Marc Webb was a strange choice on paper, a director whose only prior feature was the intimate 500 Days of Summer, handed a studio superhero reboot five years after the last one. But his instincts translate better than expected. He keeps the camera close and lets his actors talk, and the film has a looser, more naturalistic rhythm than the genre usually allows. It does not feel assembled so much as it feels shot, which is a distinction worth making when so many films in this space feel like the product of a committee rather than a director.

Andrew Garfield is the best thing about this film and it is not particularly close. His Peter Parker is lanky, funny, and quietly self-destructive, a kid who deflects with humor and wears his insecurities loudly rather than folding inward. He feels pulled from an early Ditko comic more than from any screen version that came before, and there is a genuine love for the character in his performance that comes through in every scene. He commits to it completely, finding real emotion in moments the screenplay does not always deserve, and his physicality is exceptional throughout. He moves like someone who genuinely cannot believe what his body is suddenly capable of, and that specific quality is much harder to perform than it looks.

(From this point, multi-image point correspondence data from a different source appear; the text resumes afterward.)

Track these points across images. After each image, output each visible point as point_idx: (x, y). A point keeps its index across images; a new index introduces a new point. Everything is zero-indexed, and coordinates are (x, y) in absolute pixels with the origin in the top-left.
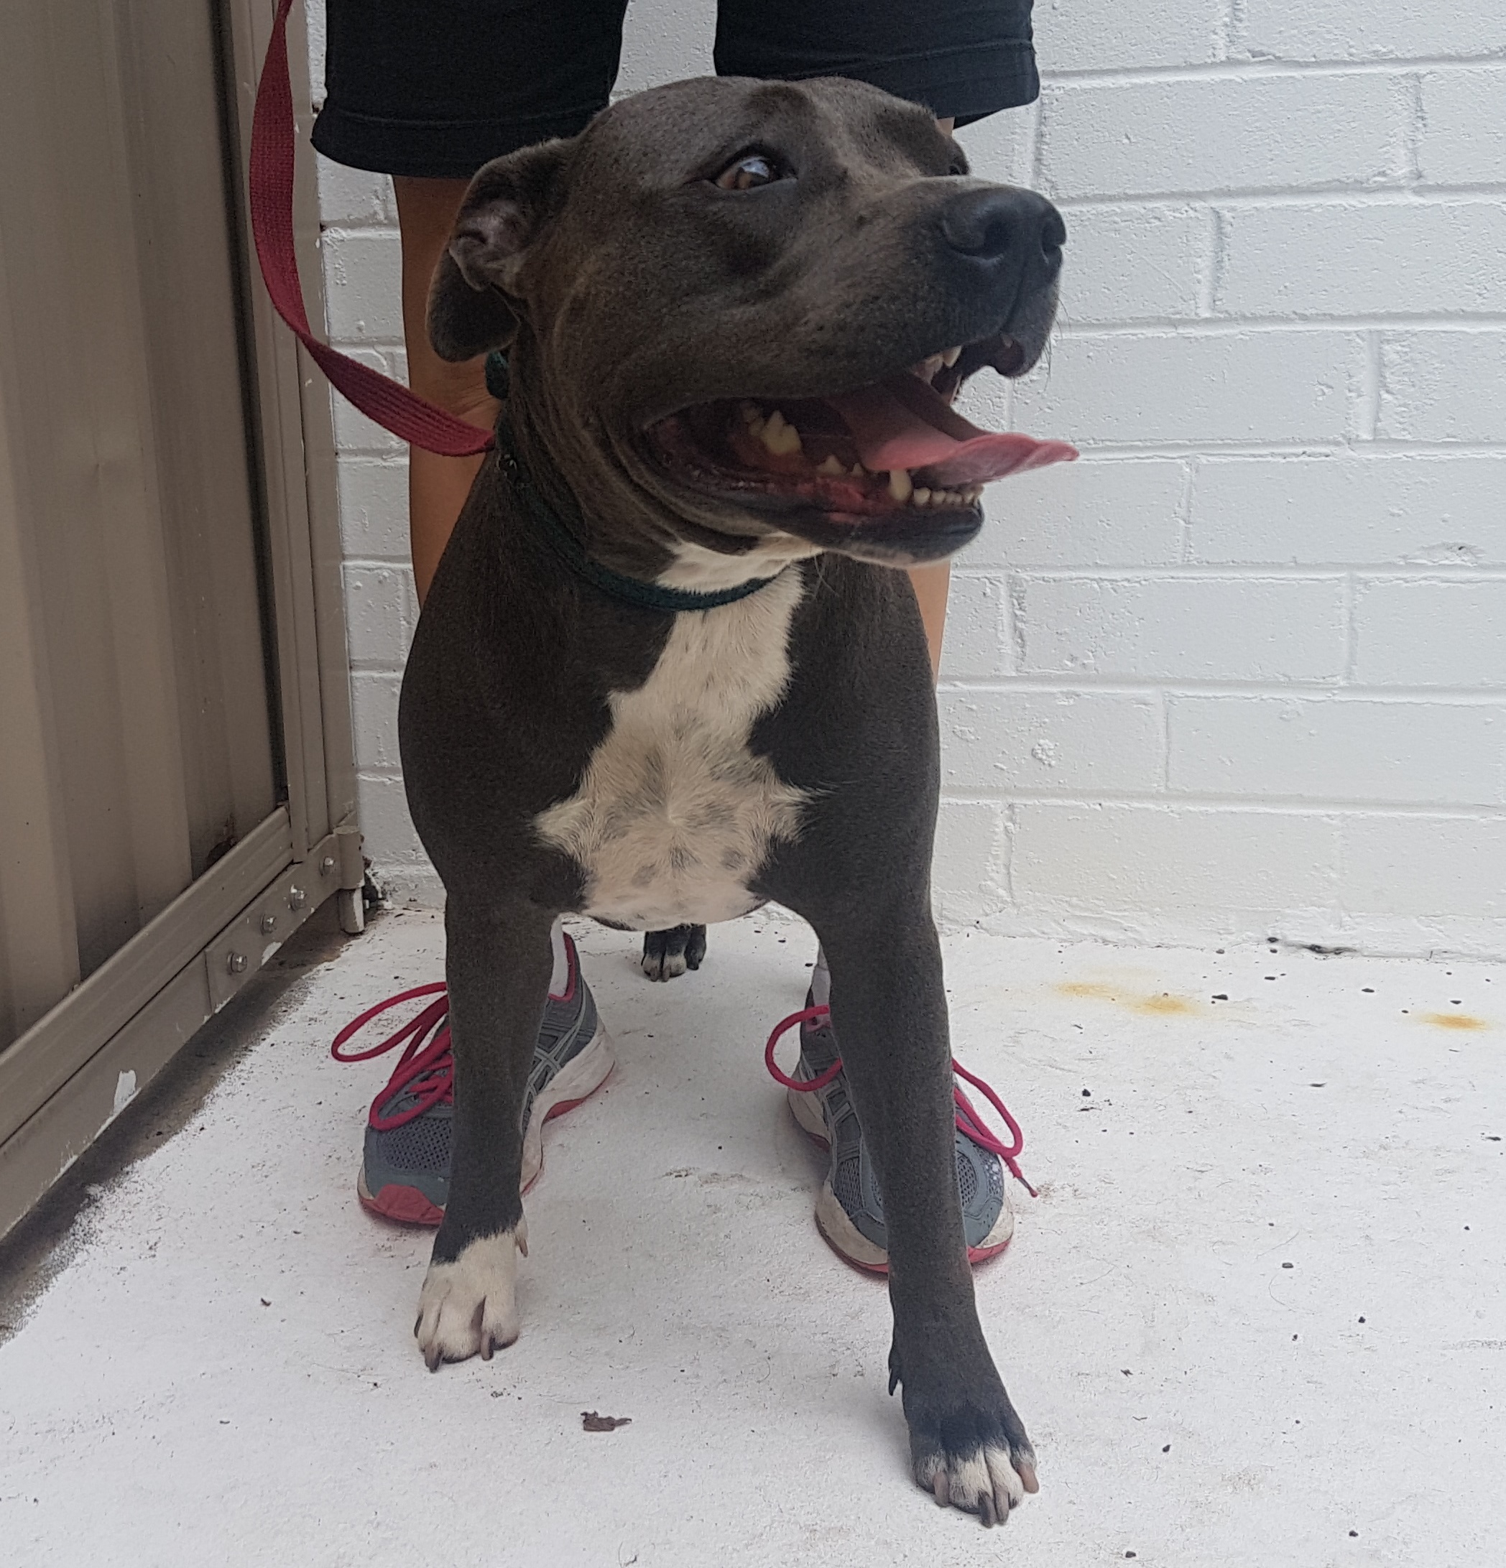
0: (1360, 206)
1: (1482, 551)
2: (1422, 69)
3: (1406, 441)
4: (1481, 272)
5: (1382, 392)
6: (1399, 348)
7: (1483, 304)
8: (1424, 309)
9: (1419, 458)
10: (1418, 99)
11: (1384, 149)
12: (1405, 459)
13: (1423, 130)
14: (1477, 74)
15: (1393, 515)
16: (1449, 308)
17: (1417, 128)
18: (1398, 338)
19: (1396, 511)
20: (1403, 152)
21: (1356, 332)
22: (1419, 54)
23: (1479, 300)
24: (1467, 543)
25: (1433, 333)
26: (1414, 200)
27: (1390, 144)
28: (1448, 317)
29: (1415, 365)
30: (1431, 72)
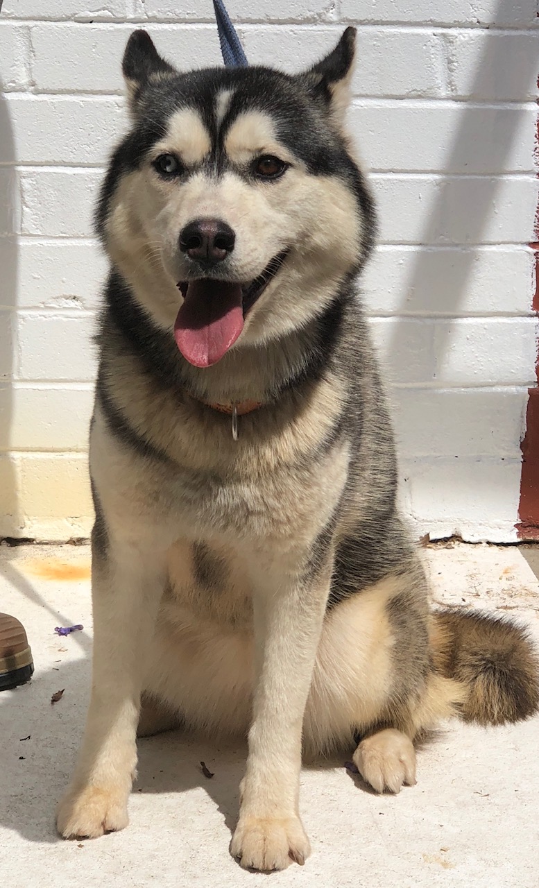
1: (85, 300)
2: (31, 24)
3: (39, 236)
4: (71, 140)
5: (24, 207)
6: (31, 182)
7: (74, 158)
8: (43, 159)
9: (46, 245)
10: (31, 41)
11: (13, 68)
12: (39, 245)
13: (34, 58)
14: (61, 28)
15: (35, 278)
16: (56, 160)
17: (31, 57)
18: (30, 175)
19: (36, 276)
20: (24, 69)
22: (27, 15)
23: (72, 155)
24: (77, 295)
25: (48, 174)
26: (33, 97)
27: (16, 65)
28: (56, 164)
29: (40, 191)
30: (36, 26)
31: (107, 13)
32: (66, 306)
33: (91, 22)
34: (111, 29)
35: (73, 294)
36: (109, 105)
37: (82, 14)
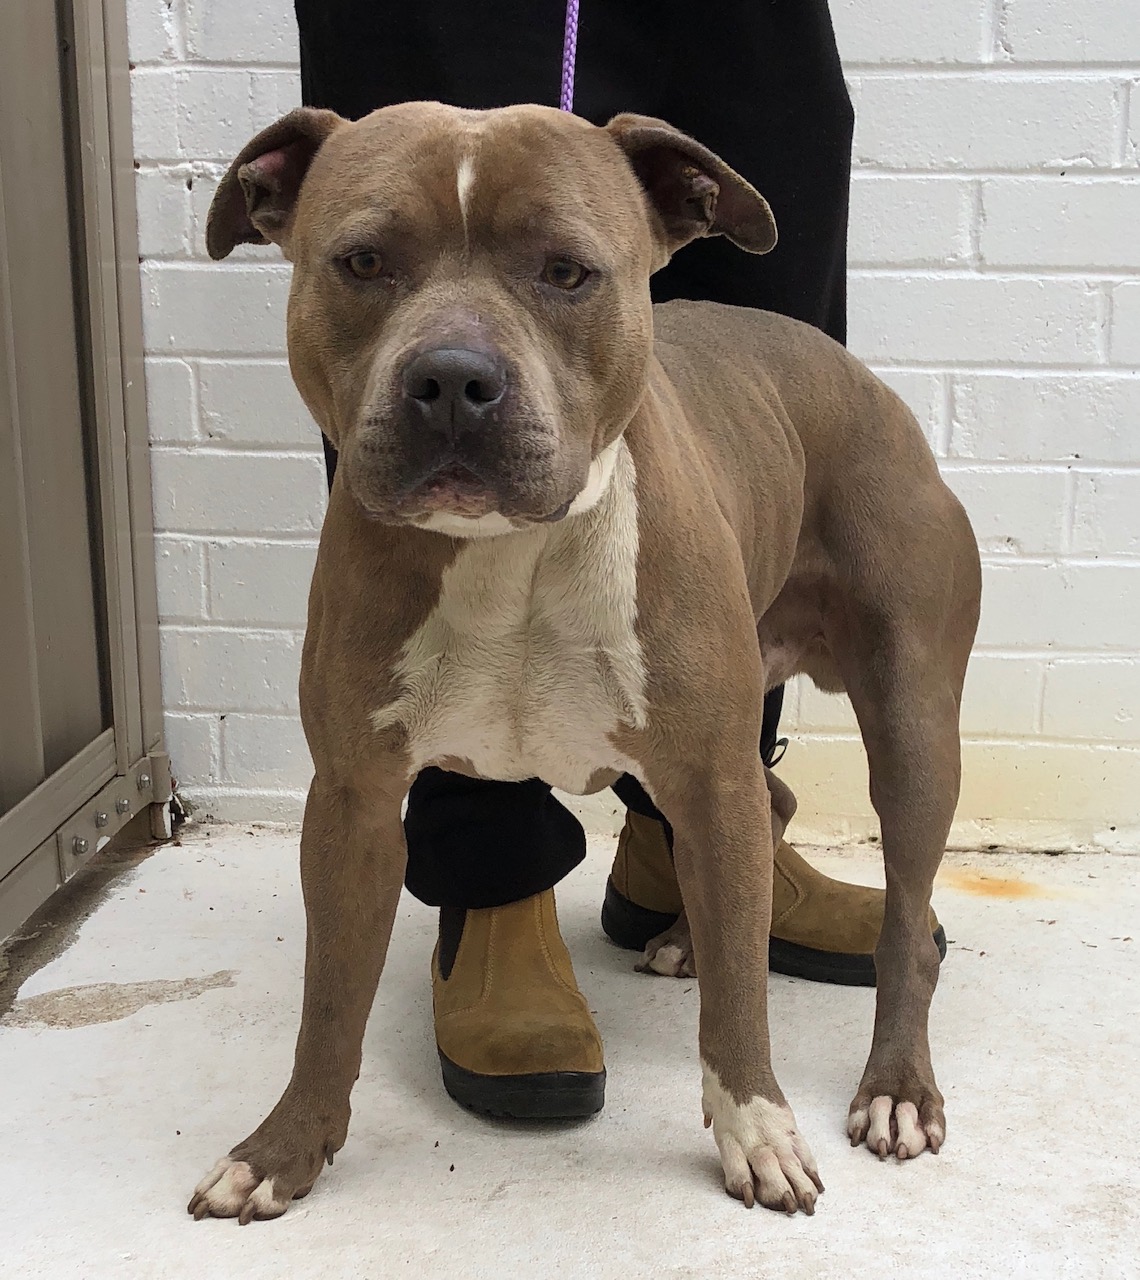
0: (938, 279)
1: (1023, 543)
2: (983, 178)
3: (970, 458)
5: (954, 421)
6: (966, 388)
7: (1024, 356)
8: (983, 358)
9: (979, 471)
10: (981, 200)
11: (955, 237)
12: (970, 471)
13: (983, 223)
14: (1023, 183)
16: (1001, 358)
17: (980, 223)
18: (966, 380)
20: (969, 238)
21: (935, 375)
22: (980, 165)
23: (1022, 353)
24: (1012, 536)
25: (989, 377)
26: (977, 276)
27: (958, 233)
28: (1000, 364)
29: (976, 401)
30: (989, 180)
31: (1086, 161)
32: (998, 551)
33: (1063, 174)
34: (1090, 183)
35: (1008, 535)
36: (1077, 285)
37: (1053, 163)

Emma Stone's Gwen Stacy is the benchmark for superhero love interests, full stop. She is sharp, warm, and entirely present, never waiting around to be relevant to the plot, never reduced to worry and reaction. The chemistry between her and Garfield is real in the most literal sense, the two of them having started a relationship during production, and their scenes together are consistently the best thing on screen. They are loose and warm and funny in the way actual relationships are, not the cleaned-up version most blockbusters settle for. Denis Leary as Captain Stacy earns his scenes as well, bringing a dry authority that makes his third-act arc land harder than the film probably has any right to expect.

The Lizard is the film's weakest link, though Rhys Ifans works harder than the material demands. His early scenes with Peter establish a genuine mentor dynamic and there is real warmth there, but the Lizard as a villain is underbaked in ways the film never fully recovers from. His motivations shift whenever the script needs them to, his plan for New York makes only passing sense, and the creature design is generic in a way that undersells the character entirely. He is not bad so much as he is unfinished, and the gap between what the film wants him to be and what it actually delivers is noticeable throughout.

The parent subplot is the clearest example of the film working against itself. The mystery surrounding Richard and Mary Parker is introduced early, woven through the middle, and then quietly dropped before the third act as if everyone involved agreed midway through that it was not going anywhere useful. It pulls focus from the emotional story the film is actually trying to tell, takes up time that could have gone to Peter and Gwen or Peter and Uncle Ben, and adds nothing that the core of the character does not already provide on its own. Peter Parker is not interesting because of who his parents were. He is interesting because of who he decides to become after losing them, and the subplot never seems to understand that.

For all of that, the film is genuinely good, and I mean that without the cushion of nostalgia doing the heavy lifting. James Horner's score is warm and inventive, the web-swinging has a first-person immediacy that still holds up, and more than anything else, the film gets Peter Parker right in the ways that matter most. Garfield and Stone alone are worth the price of admission, and Webb builds enough genuine feeling around them to carry the film past its weaker moments. It is imperfect, and it knows it, but as an entry into the world of my favorite hero of all time it earns a solid 4/5.